Rowsets - if you add a method to handle the differences between SQLSelect (realsqldatabase) and Select SQL (sqlitedatabase), you have to change all your rowsets to use rowset.column().value because it will no longer accept rowset.field().Value
What people are suggesting is that you create a “shim” or wrapper which does this for you, something like this:
Public Function Field(extends rs as RowSet, name as String) As DatabaseColumn
// extension method to implement .field()
return rs.Column(name)
End Function
This way, you don’t have to change all your existing code.
Here’s code which creates a new SQLite database, creates a table, and adds 2 rows to it - no Transactions are used:
Var db As New SQLiteDatabase
db.DatabaseFile = SpecialFolder.Desktop.Child("MyDatabase.sqlite")
Try
db.CreateDatabase
Catch error As IOException
MessageBox("The database file could not be created: " + error.Message)
End Try
Var sql As String = "DROP TABLE People"
db.ExecuteSQL(sql)
sql = "CREATE TABLE People (id INTEGER PRIMARY KEY, Name TEXT);"
Try
db.ExecuteSQL(sql)
MessageBox("People table created successfully.")
Catch error As DatabaseException
MessageBox("DB Error: " + error.Message)
End Try
var dbr as DatabaseRow
dbr = new DatabaseRow
dbr.column("Name") = "Alice"
db.AddRow("People", dbr)
dbr = new DatabaseRow
dbr.column("Name") = "Bob"
db.AddRow("People", dbr)
sql = "SELECT * from People"
var rs as RowSet = db.SelectSQL(sql)
var n as integer = rs.RowCount
// n = 2 People
Then in Terminal:
sqlite3 ~/Desktop/MyDatabase.sqlite "SELECT * from People"
1|Alice
2|Bob
Well yes - if you’re going to convert from REALSQLDatabase(API 1) to SQLiteDatabase (API 2) - you’ll need to touch quite a bit.
If you use SQLiteDatabase (API 1), then…
…just change the first line to: Dim db As New SQLiteDatabase and see yourself:
Dim db As New REALSQLDatabase
Call db.connect
db.SQLExecute("CREATE TABLE Test (id INTEGER PRIMARY KEY AUTOINCREMENT, Name TEXT)")
db.SQLExecute("INSERT INTO Test (Name) VALUES ('Test1')")
db.SQLExecute("INSERT INTO Test (Name) VALUES ('Test2')")
Dim s() As String
Dim rs As RecordSet = db.SQLSelect("SELECT * FROM Test")
rs.MoveFirst
While (Not rs.EOF)
s.Append(rs.Field("Name").StringValue)
rs.MoveNext
Wend
MsgBox Join(s, ", ")
I got sidetracked for a while working on some other legacy projects written in another language.
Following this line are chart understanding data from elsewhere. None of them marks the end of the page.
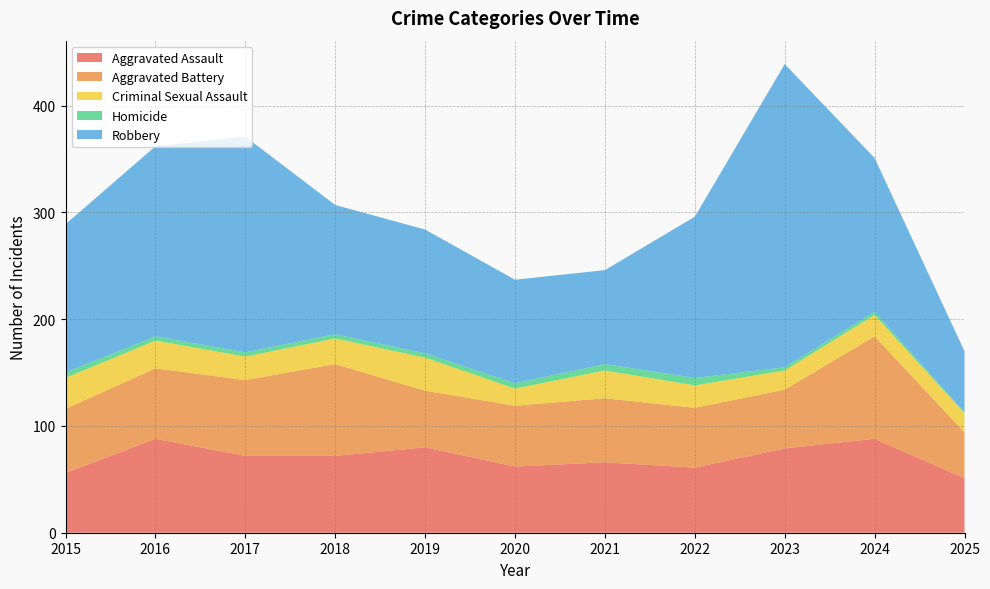

Reading left to right, transcribe all the data shown in this chart.

Aggravated Assault: 2015=56	2016=88	2017=72	2018=72	2019=80	2020=62	2021=66	2022=61	2023=79	2024=88	2025=51
Aggravated Battery: 2015=60	2016=66	2017=71	2018=86	2019=53	2020=57	2021=60	2022=56	2023=55	2024=96	2025=43
Criminal Sexual Assault: 2015=29	2016=26	2017=22	2018=24	2019=31	2020=16	2021=26	2022=21	2023=18	2024=20	2025=18
Homicide: 2015=5	2016=4	2017=4	2018=4	2019=4	2020=5	2021=6	2022=7	2023=3	2024=3	2025=1
Robbery: 2015=139	2016=178	2017=202	2018=121	2019=116	2020=97	2021=88	2022=151	2023=284	2024=144	2025=57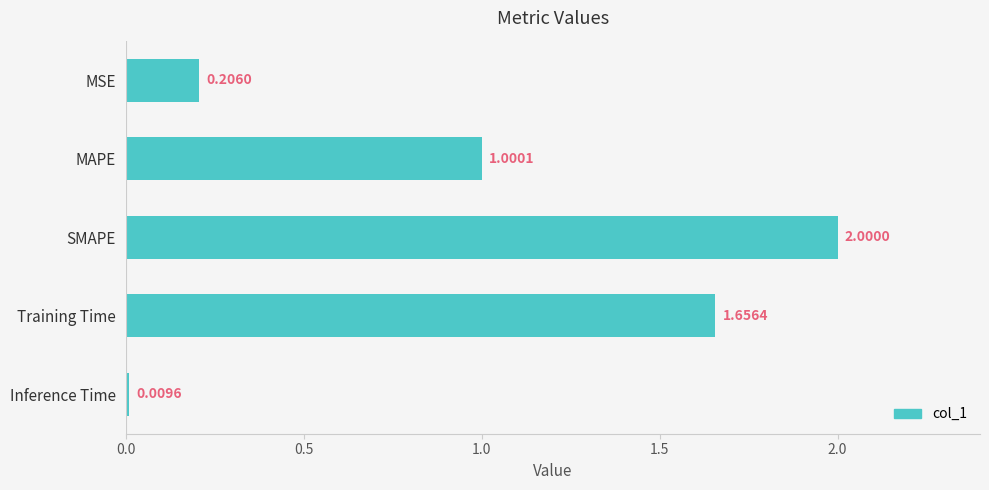

Which label corresponds to the smallest value in the chart?

Inference Time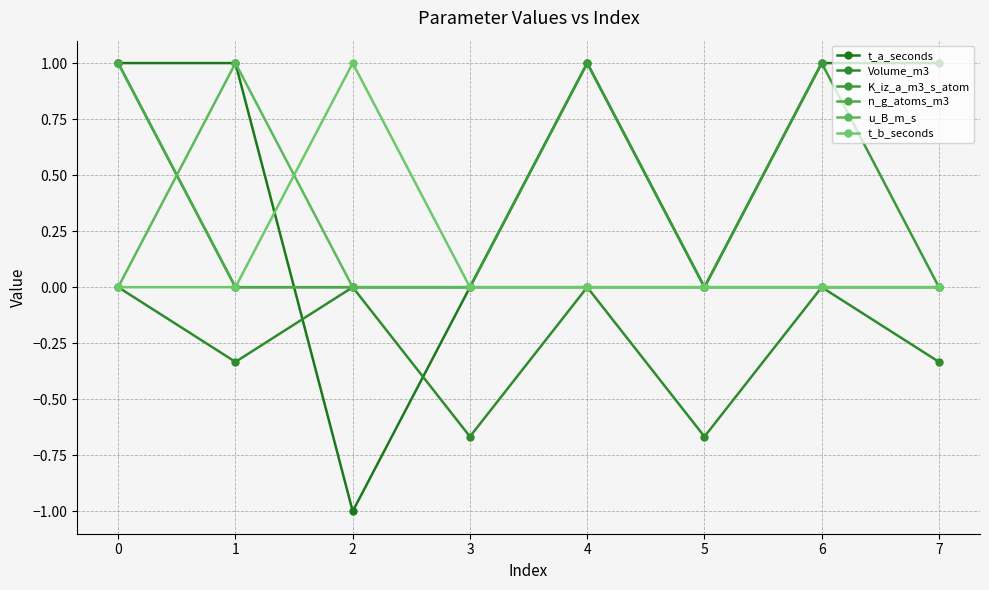

Is it true that K_iz_a_m3_s_atom equals 0.0 at 2?

True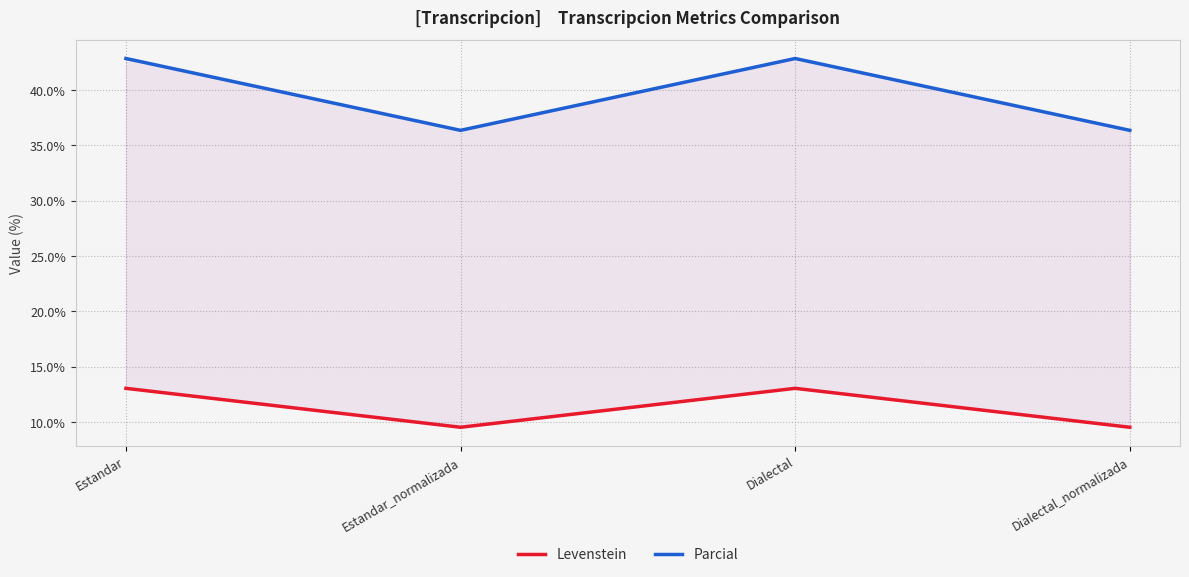

What is the smallest value displayed?

9.5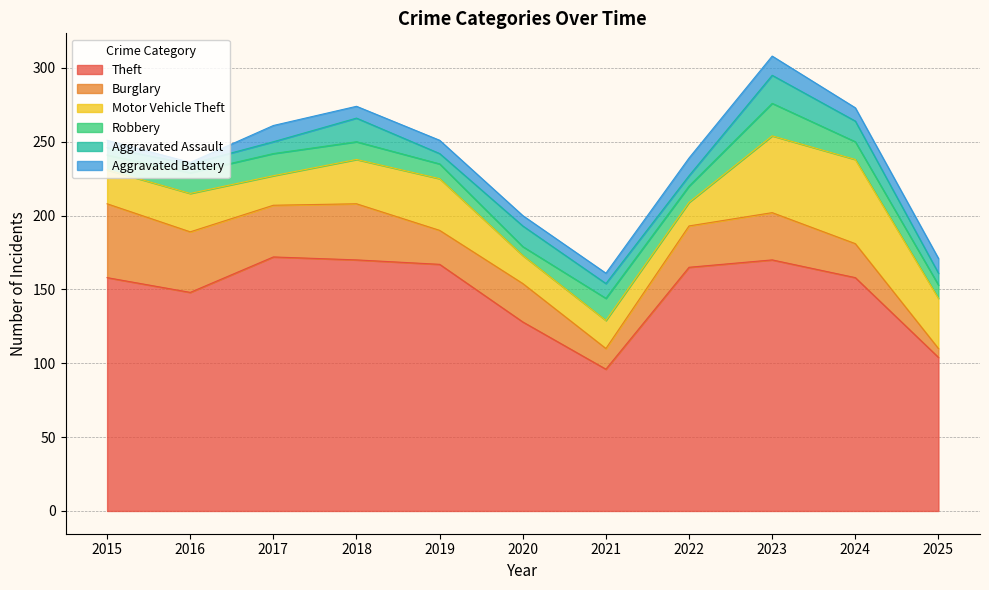

True or false: Theft and Robbery intersect in this chart.

False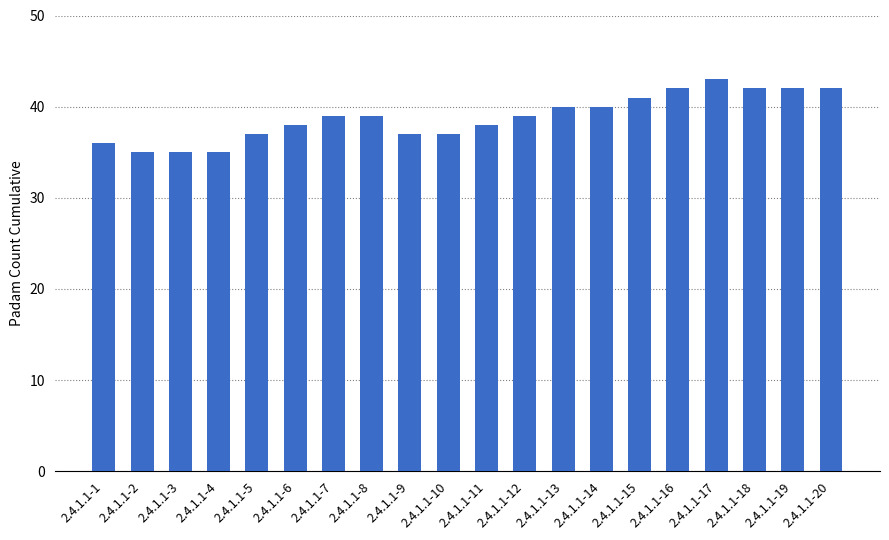

Does the chart contain any negative values?

No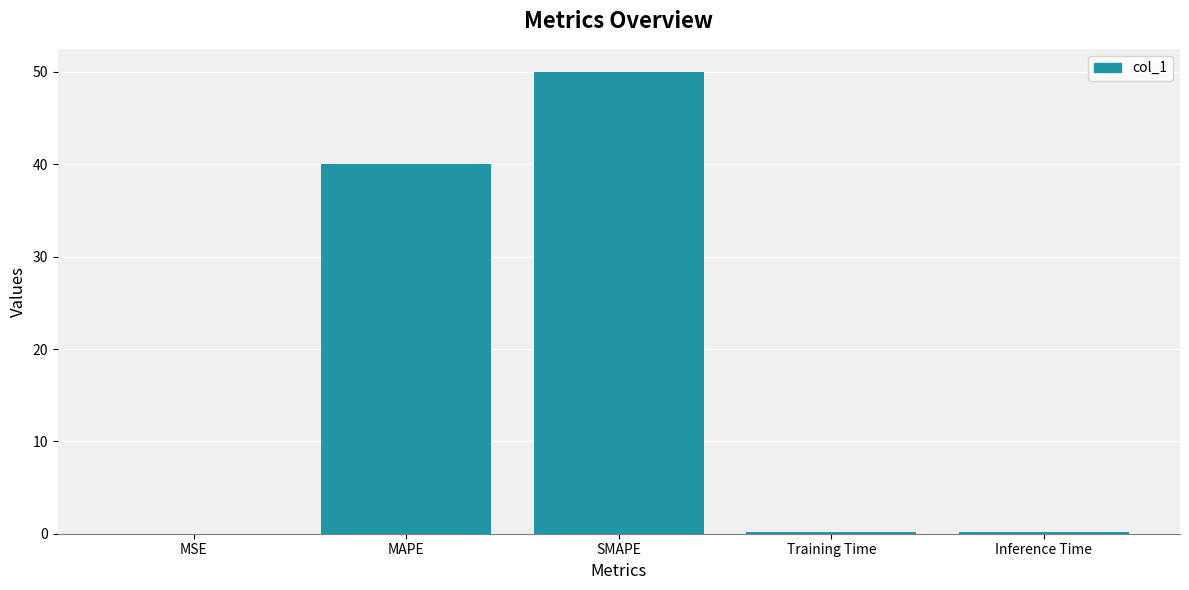

At which label is the value closest to 25?

MAPE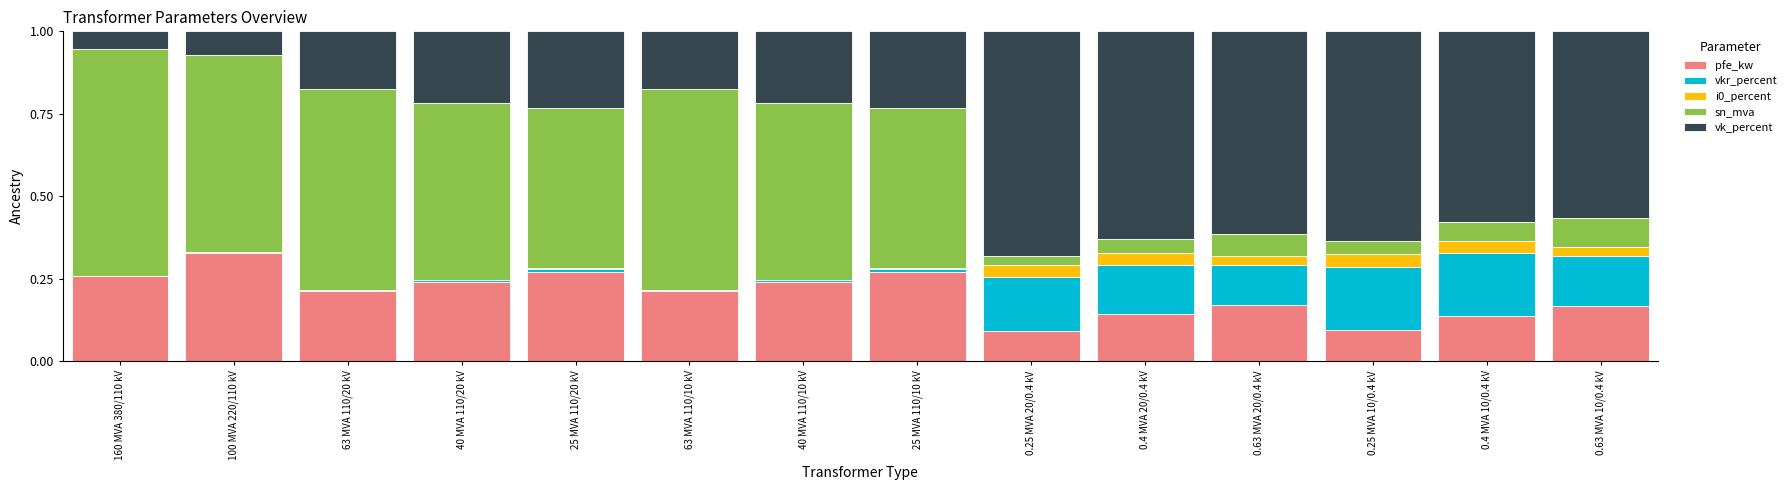

Is it true that pfe_kw equals 0.0 at 0.25 MVA 10/0.4 kV?

False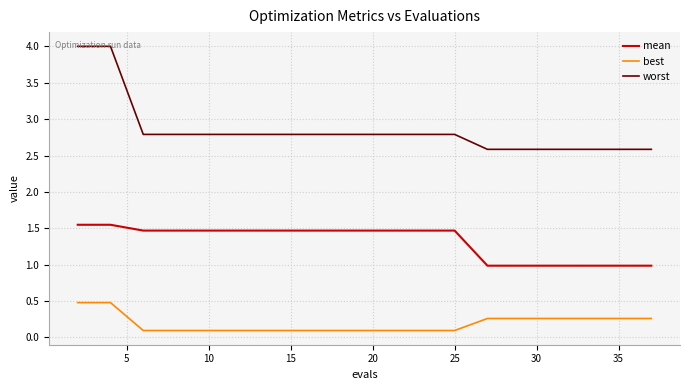

What is the difference between the maximum and minimum values in the best series?

0.4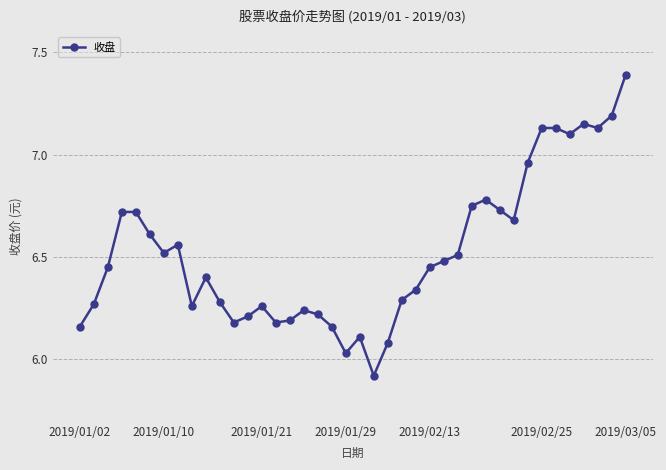

True or false: the data has more than 1 interior local peaks.

True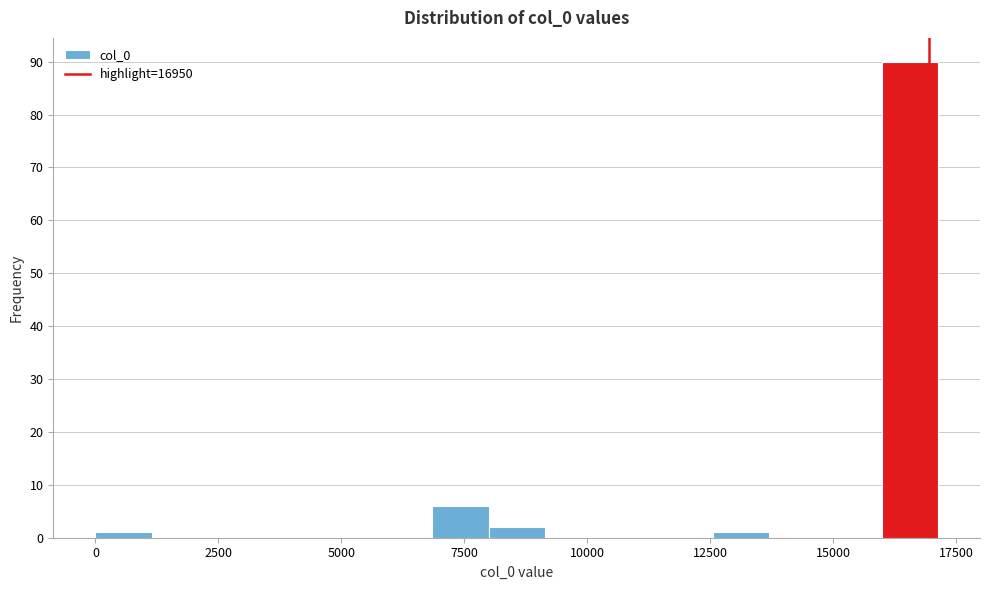

Read against the x-axis, roughly where is the centre of the tallest bar?

16500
I did create a RealSQLDatabase with only a few methods where necessary and added this to a project.
I’ve had some success with one project that was pretty easy to convert, but a much more complicated one created errors with a database error stating “no transaction started” when it hit a db.commit. As a test, I added a db.beginTransaction before the execute command and it resolved the issue, so I’m not sure if it is correct that you don’t need to use transactions when switching to sqlitedatabase.